By previous appointment I was to cast Mr. Lincoln's
hands on the Sunday following this memorable Saturday, at nine A. M. I
found him ready, but he looked more grave and serious than he had
appeared on the previous days. I wished him to hold something in his
right hand, and he looked for a piece of pasteboard, but could find
none. I told him a round stick would do as well as anything. Thereupon
he went to the wood-shed, and I heard the saw go, and he soon returned
to the dining-room (where I did the work), whittling off the end of a
piece of broom-handle. I remarked to him that he need not whittle off
the edges.
"O, well," said he," I thought I would like to have
it nice.
When I had successfully cast the mold of the right
hand, I began the left, pausing a few moments to hear Mr. Lincoln tell
me about a scar on the thumb.
"You have heard that they call me a rail-splitter,
and you saw them carrying rails in the procession Saturday evening;
well, it is true that I did split rails, and one day, while I was
sharpening a wedge on a log, the ax glanced and nearly took my thumb
off, and there is the scar, you see.
The right hand appeared swollen as compared with the
left, on account of excessive hand-shaking the evening before; this
difference is distinctly shown in the cast.
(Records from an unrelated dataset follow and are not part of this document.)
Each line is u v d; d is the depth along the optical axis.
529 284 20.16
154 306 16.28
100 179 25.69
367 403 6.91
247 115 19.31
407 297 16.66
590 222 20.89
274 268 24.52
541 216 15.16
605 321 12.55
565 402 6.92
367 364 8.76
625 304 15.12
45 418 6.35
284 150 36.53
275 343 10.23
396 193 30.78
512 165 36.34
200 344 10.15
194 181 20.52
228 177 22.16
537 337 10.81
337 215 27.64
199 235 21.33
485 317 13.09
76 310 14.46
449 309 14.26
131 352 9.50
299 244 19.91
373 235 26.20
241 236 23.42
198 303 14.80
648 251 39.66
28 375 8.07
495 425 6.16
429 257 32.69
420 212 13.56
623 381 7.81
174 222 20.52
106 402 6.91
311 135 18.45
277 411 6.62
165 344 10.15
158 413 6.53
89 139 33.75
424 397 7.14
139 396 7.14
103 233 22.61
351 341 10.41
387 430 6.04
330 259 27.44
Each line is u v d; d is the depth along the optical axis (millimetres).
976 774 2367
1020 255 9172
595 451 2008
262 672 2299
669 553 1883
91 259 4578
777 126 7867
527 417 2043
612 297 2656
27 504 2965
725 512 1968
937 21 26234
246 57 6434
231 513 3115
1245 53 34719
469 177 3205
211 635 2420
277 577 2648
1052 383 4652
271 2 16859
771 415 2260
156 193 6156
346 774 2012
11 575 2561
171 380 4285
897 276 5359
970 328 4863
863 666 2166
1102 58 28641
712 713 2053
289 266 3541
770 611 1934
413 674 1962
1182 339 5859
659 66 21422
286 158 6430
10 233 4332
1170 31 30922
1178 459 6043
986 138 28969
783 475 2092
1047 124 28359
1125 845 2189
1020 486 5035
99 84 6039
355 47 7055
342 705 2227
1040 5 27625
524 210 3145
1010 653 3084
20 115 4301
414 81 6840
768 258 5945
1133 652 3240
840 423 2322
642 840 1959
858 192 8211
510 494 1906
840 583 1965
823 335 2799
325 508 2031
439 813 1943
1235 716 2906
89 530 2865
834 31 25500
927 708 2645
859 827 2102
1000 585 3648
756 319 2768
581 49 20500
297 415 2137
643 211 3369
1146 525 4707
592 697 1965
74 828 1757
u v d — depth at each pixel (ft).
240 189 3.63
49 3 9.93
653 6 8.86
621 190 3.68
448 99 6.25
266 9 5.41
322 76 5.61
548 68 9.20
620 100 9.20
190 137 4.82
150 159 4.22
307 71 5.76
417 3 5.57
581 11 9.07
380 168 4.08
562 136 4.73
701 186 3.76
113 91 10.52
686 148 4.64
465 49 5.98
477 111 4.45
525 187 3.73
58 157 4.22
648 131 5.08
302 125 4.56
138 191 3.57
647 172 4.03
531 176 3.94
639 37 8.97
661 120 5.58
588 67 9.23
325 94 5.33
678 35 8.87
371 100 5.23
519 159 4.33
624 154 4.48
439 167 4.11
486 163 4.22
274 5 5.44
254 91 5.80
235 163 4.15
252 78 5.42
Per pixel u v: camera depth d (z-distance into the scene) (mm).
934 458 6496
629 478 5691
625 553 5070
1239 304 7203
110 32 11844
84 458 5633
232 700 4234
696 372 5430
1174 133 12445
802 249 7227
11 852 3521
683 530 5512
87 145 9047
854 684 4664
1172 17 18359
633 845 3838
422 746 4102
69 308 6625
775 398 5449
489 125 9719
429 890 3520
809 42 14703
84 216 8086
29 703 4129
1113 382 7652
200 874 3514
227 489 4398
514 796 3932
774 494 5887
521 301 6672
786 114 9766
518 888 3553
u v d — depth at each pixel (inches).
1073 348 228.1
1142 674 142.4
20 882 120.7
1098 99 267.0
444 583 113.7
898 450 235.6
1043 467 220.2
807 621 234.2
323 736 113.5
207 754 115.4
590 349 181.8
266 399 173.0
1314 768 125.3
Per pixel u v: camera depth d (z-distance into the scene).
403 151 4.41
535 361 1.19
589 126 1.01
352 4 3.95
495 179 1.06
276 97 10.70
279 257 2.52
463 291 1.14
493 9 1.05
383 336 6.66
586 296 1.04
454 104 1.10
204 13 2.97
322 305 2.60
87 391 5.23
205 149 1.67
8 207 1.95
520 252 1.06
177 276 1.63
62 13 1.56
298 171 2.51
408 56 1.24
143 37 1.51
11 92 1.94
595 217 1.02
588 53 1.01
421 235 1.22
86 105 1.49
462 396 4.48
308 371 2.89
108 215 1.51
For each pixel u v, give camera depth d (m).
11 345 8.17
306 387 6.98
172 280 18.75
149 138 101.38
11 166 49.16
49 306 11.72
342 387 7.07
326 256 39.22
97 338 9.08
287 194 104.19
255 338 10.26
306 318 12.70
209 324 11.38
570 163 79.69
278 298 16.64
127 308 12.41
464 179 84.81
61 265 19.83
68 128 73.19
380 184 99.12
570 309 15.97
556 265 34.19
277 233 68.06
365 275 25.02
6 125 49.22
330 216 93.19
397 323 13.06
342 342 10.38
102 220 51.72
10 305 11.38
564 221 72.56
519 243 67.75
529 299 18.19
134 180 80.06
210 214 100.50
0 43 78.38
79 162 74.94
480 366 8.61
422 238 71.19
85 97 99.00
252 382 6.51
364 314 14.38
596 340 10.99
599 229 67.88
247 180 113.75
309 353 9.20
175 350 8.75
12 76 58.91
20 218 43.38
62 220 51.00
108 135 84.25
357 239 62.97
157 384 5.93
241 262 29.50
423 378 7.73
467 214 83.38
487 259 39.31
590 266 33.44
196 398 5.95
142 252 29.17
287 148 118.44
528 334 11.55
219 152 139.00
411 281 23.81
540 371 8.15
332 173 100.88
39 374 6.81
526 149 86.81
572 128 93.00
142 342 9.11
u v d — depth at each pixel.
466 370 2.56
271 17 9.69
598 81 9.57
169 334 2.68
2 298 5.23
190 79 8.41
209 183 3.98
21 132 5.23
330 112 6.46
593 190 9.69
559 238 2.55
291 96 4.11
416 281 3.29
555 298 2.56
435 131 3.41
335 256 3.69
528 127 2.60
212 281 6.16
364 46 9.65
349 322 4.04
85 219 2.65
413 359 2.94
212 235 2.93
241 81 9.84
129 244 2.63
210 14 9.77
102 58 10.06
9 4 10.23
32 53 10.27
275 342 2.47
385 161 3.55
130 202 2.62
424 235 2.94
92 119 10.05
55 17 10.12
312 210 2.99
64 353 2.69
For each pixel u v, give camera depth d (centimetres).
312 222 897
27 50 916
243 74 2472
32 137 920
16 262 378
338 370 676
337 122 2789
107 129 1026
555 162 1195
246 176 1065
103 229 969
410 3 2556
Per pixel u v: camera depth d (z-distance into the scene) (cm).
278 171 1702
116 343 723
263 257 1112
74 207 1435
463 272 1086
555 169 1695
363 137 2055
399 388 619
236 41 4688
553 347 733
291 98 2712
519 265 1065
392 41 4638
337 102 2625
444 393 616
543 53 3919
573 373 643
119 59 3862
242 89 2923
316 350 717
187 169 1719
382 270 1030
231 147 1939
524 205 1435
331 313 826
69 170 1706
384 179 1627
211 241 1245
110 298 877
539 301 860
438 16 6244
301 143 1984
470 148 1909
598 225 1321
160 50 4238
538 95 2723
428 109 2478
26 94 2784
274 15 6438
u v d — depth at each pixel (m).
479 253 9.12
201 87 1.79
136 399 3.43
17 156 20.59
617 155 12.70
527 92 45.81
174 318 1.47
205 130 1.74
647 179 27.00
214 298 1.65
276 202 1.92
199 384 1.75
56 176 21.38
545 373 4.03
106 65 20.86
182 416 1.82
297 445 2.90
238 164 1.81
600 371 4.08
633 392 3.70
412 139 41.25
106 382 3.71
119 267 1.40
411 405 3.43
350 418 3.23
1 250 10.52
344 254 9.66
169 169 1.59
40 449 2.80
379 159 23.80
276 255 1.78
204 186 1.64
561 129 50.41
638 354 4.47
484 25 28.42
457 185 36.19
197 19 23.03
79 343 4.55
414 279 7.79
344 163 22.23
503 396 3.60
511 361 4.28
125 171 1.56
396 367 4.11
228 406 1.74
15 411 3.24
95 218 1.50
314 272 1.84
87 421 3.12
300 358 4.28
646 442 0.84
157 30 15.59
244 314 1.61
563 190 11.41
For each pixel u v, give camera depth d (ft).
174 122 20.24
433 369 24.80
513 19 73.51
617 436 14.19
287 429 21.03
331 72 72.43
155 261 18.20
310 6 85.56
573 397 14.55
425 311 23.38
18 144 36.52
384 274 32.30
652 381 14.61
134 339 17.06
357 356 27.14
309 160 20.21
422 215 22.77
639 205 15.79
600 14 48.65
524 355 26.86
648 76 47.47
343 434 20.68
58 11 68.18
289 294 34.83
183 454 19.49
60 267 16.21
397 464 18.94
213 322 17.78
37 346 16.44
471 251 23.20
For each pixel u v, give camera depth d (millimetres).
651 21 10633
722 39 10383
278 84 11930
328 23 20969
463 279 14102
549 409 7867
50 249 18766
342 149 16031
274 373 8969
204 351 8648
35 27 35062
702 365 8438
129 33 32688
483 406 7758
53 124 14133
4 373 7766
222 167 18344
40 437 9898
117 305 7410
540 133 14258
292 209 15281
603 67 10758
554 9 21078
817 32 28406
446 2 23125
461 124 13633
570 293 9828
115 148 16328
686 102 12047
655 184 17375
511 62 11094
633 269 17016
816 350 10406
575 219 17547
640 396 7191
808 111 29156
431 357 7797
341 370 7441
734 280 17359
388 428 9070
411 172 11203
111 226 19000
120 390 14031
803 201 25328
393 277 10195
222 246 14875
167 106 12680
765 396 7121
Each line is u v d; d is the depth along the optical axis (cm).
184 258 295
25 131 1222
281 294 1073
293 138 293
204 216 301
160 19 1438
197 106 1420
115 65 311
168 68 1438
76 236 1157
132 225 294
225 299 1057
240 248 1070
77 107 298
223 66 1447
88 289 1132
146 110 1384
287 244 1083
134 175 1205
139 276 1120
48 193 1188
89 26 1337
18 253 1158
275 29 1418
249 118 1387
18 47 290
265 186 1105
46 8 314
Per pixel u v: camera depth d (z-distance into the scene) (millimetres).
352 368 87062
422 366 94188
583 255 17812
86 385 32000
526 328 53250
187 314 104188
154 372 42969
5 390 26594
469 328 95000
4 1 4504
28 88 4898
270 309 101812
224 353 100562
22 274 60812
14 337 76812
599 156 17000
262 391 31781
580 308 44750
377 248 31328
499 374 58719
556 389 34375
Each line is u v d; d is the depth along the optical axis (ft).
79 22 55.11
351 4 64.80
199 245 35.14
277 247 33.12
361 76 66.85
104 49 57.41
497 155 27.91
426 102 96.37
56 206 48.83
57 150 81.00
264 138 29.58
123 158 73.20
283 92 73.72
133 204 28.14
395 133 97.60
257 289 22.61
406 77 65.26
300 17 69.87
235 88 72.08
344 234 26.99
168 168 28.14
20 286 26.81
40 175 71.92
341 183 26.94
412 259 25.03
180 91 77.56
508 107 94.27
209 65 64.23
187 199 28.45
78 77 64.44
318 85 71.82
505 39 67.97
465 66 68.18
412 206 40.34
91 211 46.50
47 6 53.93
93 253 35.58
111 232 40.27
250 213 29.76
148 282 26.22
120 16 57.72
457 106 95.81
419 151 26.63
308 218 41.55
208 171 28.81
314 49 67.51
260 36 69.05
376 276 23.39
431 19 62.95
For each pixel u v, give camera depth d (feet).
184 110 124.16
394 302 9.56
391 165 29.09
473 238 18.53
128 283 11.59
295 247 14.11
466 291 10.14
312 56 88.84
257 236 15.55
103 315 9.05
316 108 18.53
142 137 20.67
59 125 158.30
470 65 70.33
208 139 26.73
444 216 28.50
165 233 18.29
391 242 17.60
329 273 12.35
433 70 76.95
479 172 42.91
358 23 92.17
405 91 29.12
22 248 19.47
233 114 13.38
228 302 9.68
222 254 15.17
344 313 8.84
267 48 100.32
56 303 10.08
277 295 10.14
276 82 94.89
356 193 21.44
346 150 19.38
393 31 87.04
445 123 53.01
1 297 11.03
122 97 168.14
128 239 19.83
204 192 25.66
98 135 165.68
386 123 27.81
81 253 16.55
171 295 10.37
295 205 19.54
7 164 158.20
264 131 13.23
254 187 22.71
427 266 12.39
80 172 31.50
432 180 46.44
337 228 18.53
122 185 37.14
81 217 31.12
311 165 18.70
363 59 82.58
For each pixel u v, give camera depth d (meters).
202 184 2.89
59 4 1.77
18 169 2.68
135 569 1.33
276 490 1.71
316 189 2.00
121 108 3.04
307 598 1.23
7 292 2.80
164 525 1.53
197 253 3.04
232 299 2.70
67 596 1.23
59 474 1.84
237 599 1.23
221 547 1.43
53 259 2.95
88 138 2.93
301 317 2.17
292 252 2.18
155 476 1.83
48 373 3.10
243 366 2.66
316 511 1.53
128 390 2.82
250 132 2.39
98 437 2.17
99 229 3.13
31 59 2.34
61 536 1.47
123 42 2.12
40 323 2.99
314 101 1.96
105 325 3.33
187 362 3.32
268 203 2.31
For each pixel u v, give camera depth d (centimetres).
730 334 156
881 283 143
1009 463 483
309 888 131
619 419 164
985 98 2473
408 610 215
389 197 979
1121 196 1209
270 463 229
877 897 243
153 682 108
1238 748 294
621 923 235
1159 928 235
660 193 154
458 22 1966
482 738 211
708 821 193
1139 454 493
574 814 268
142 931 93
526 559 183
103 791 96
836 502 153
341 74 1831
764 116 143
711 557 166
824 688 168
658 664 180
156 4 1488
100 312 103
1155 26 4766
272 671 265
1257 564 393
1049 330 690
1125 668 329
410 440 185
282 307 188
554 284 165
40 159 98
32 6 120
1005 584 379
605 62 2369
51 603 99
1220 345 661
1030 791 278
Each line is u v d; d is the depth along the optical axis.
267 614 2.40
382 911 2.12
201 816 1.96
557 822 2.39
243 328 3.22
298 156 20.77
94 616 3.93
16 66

That Sunday evening I returned to Chicago with the
molds of his hands, three photographic negatives of him, the identical
black alpaca campaign-suit of 1858, and a pair of Lynn newly-made pegged
boots. The clothes were all burned up in the great Chicago fire. The
casts of the face and hands I saved by taking them with me to Rome, and
they have crossed the sea four times.
WHITNEY, Life on the Circuit with Lincoln, QUOTING
VOLK IN Century Magazine, DECEMBER, 1881.